Nevertheless, the FBI under then-Director James Comey reportedly used the dossier to obtain surveillance warrants to spy on 2016 Trump campaign adviser Carter Page.
“There’s four events that I’m aware of, five actually, where the system was informed that Christopher Steele was an unreliable informant when it came to Trump,” Graham told Hannity.
“Some of them I can’t tell you yet until we get this stuff declassified. But I think it’s going to be five; it may be six,” the South Carolina Republican added.
Republicans have accused Comey and his FBI of portraying the dossier as legitimate intelligence that had been vetted and verified before the Foreign Intelligence Surveillance Act (FISA) court to obtain the original surveillance warrant and subsequent renewals.
As The National Sentinel reported in January, former top Justice Department official Bruce Ohr warned FBI officials that Steele’s dossier could not be trusted because it was likely biased.
The Hill‘s John Solomon reported that Ohr, whose wife Nellie Ohr worked at Fusion when the dossier was being commissioned and produced, “briefed both senior FBI and DOJ officials in summer 2016 about Christopher Steele’s Russia dossier, explicitly cautioning that the British intelligence operative’s work was opposition research connected to Hillary Clinton’s campaign and might be biased.”
The briefings came in July and August 2016, Solomon noted, and included the FBI deputy director (Andrew McCabe at the time), a top lawyer for then-Attorney General Loretta Lynch, and a Justice Department official later would become special counsel Robert Mueller’s top deputy.

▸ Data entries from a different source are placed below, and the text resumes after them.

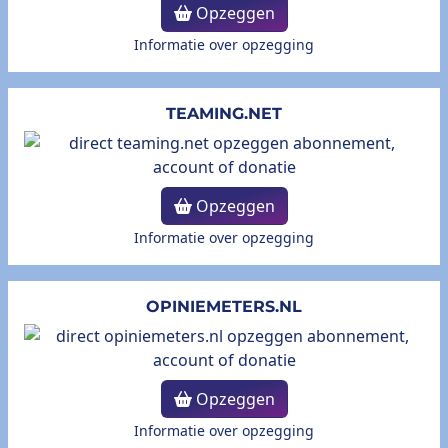
Opzeggen
Informatie over opzegging
TEAMING.NET
Opzeggen
Informatie over opzegging
OPINIEMETERS.NL
Opzeggen
Informatie over opzegging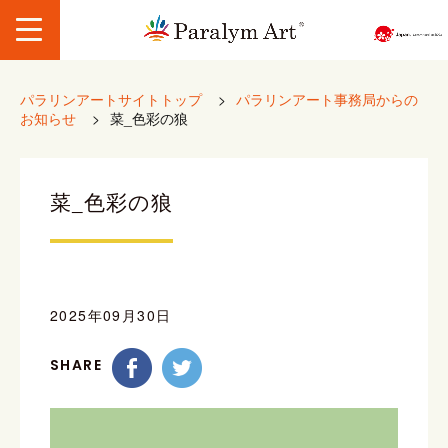
パラリンアートサイトトップ
>
パラリンアート事務局からの
お知らせ
>
菜_色彩の狼
菜_色彩の狼
2025年09月30日
SHARE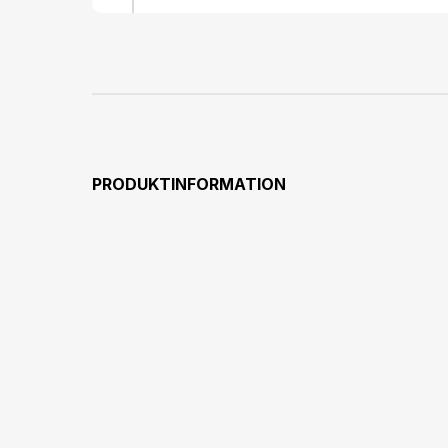
PRODUKTINFORMATION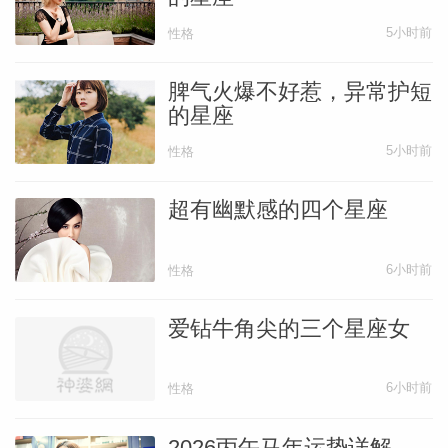
5小时前
性格
脾气火爆不好惹，异常护短
的星座
5小时前
性格
超有幽默感的四个星座
6小时前
性格
爱钻牛角尖的三个星座女
6小时前
性格
2026丙午马年运势详解，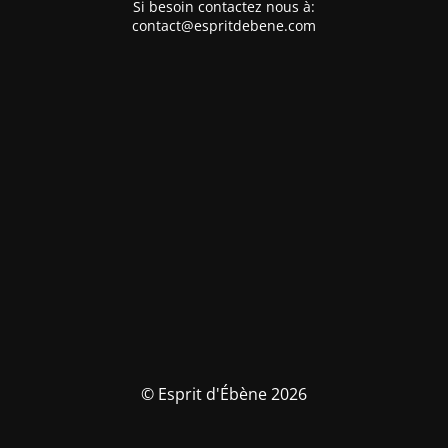
Si besoin contactez nous à:
contact@espritdebene.com
© Esprit d'Ébène 2026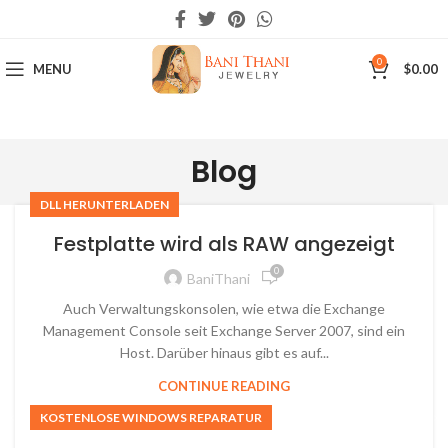
0
MENU
$
0.00
Blog
DLL HERUNTERLADEN
Festplatte wird als RAW angezeigt
0
BaniThani
Auch Verwaltungskonsolen, wie etwa die Exchange
Management Console seit Exchange Server 2007, sind ein
Host. Darüber hinaus gibt es auf...
CONTINUE READING
KOSTENLOSE WINDOWS REPARATUR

But Ohr’s warnings about political bias in the dossier were conspicuously absent some weeks later when, in September, the FBI filed for a Foreign Intelligence Surveillance Act warrant with the secretive FISA court, which gave agents permission to begin spying on the 2016 Trump campaign for alleged “Russian collusion” to steal the election, notes Solomon, who added:
Ohr’s activities, chronicled in handwritten notes and congressional testimony I gleaned from sources, provide the most damning evidence to date that FBI and DOJ officials may have misled federal judges in October 2016 in their zeal to obtain the warrant targeting Trump adviser Carter Page just weeks before Election Day.
They also contradict a key argument that House Democrats have made in their formal intelligence conclusions about the Russia case.

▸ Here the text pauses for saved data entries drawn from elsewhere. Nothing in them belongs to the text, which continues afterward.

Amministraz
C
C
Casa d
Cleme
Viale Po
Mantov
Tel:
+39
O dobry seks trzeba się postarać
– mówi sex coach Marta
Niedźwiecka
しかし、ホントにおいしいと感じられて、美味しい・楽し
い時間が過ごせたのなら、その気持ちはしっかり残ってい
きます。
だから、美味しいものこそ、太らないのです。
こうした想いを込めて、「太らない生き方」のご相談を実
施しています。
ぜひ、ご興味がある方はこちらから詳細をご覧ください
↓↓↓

As The National Sentinel noted in August 2018, during an interview with Fox News‘ Martha McCallum, Rep. John Radcliff, R-Texas, a former U.S. attorney, said that he had personally viewed the unredacted copies of the Justice Department’s FISA warrant applications, but that none of them mention Ohr and his wife Nellie Ohr.
We reported further:
Radcliff said none of the four FISA applications signed by former Deputy Attorney General Sally Yates, former FBI Director James Comey, former Deputy FBI Director Andy McCabe and current Deputy Attorney General Rod Rosenstein mentioned the Ohr’s, and that their names were purposely withheld from the FISA court, a major violation of the law.
Solomon notes that a redacted version of a FISA application released last year does not mention Clinton or the Democratic National Committee, which also helped finance the dossier.

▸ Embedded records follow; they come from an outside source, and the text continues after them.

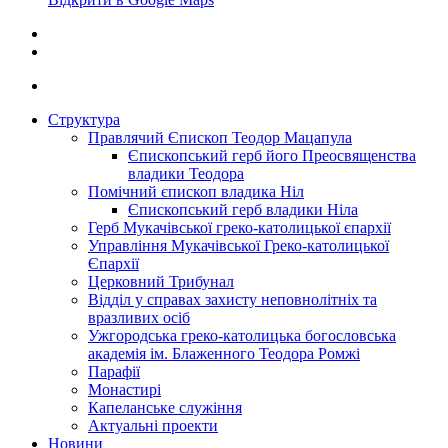
Структура
Правлячий Єпископ Теодор Мацапула
Єпископський герб його Преосвященства
владики Теодора
Помічний єпископ владика Ніл
Єпископський герб владики Ніла
Герб Мукачівської греко-католицької єпархії
Управління Мукачівської Греко-католицької
Єпархії
Церковний Трибунал
Відділ у справах захисту неповнолітніх та
вразливих осіб
Ужгородська греко-католицька богословська
академія ім. Блаженного Теодора Ромжі
Парафії
Монастирі
Капеланське служіння
Актуальні проекти
Новини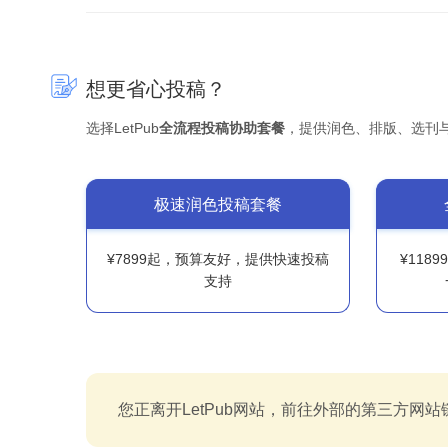
想更省心投稿？
选择LetPub
全流程投稿协助套餐
，提供润色、排版、选刊
极速润色投稿套餐
¥7899起，预算友好，提供快速投稿
¥118
支持
您正离开LetPub网站，前往外部的第三方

The FBI claimed it was “unaware of any derogatory information” about Steele, that he was “never advised … as to the motivation behind the research” but that the bureau nonetheless “speculates” that those who hired Steele were “likely looking for information to discredit” Trump’s campaign.
Special counsel Robert Mueller’s final report undercut the dossier, which alleged that there was a “well-developed conspiracy of co-operation” between the Trump campaign and Russian government to influence the 2016 election.
The report said there was no evidence of a conspiracy or that any Trump associates acted as agents of Russia.